Rintik air terdengar sangat riuh dari luar jendela yang terbuka. Secara disengaja tentunya. Bukan untuk merasakan hawa hujan yang spesial, melainkan berharap pesan datang yang entah akan sampai kapan dinantikan. Bukan pesan melalui surat yang dibawa oleh pak pos dengan motor berwarna oranyenya, bukan juga melalui pesan singkat di aplikasi telepon pintar. Ini jauh lebih dari itu. Pesan rindu.

Seorang karakter dari sebuah novel ternama pernah berujar jangan rindu karena itu berat.

Persetan kubilang.

Berat dia bilang katanya. Nyatanya tak seperti itu kawan. Titik ternadir rindu jauh lebih dari itu. Kuberitahu padamu;

Rindu tak berbalas.

Rindu hadir tepat setelah kau mengucap salam perpisahan dengan waktu yang entah kapan lagi bisa dipertemukan. Sebentar, rasanya salam perpisahan pun bahkan tak pernah kau ucapkan.
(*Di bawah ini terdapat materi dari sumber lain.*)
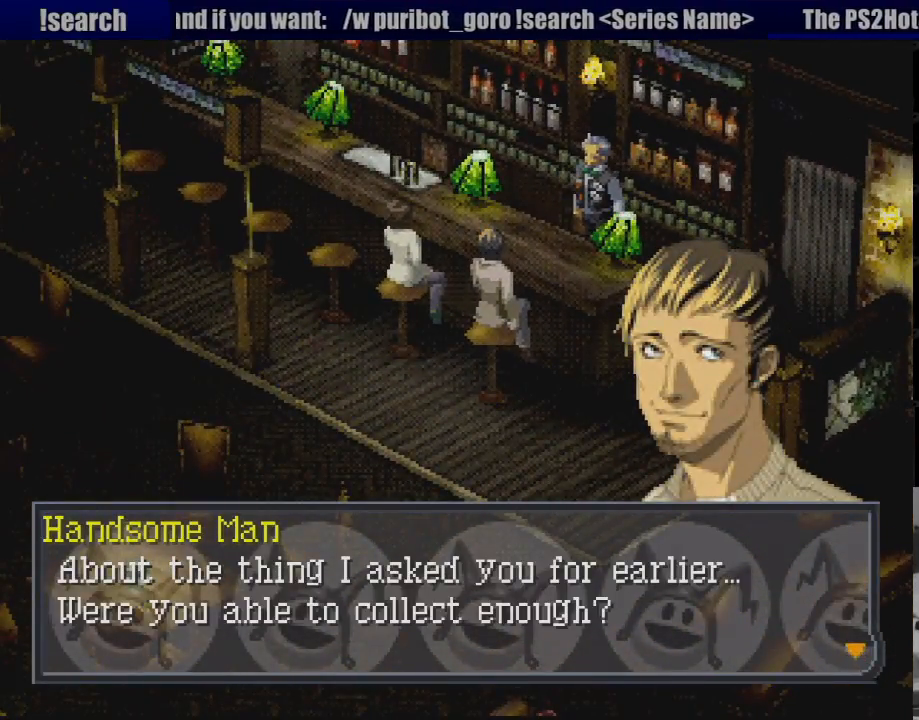
{"buttons": [], "events": []}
Membuatku bertanya mengapa, sampai saat ini nyatanya.

           Setiap petang menjelang langit mulai meredup, dari sekian banyak hal yang bisa dilakukan namun aku hanya mencoba melihat melalui celah kecil di jendela. Mencoba mengintip dan berharap dengan harapan yang sama yang tentunya tak pernah usang. Barangkali pesan itu datang. Nyatanya hanya kurir ekspedisi. Bukan itu yang sebenarnya kunanti.

Mungkin akan lain cerita jika kau mengatakan sesuatu, setidaknya. Tidak akan ku menunggu pesan itu di tiap harinya dengan harapan bahwa suatu saat itu akan datang. Tidak. Lama. Sudah cukup lama. Bahkan akupun tak tau sudah berapa detik yang kusempatkan. Aku tak menghitung, lebih tepatnya tidak peduli. Karena aku yakin pesan itu akan mengampiri.

            Tahun berlalu, waktu membeku. Jarak memisah, hati tak berubah. Aku mencoba lupa, dan mengubur cerita. Percuma saja, rasa ini tak mengenal ajal.

            Di kejauhan, doaku menepi di sebelahmu, menantimu terjaga. Berharap, masih ada wajahku dalam mimpimu yang tersisa.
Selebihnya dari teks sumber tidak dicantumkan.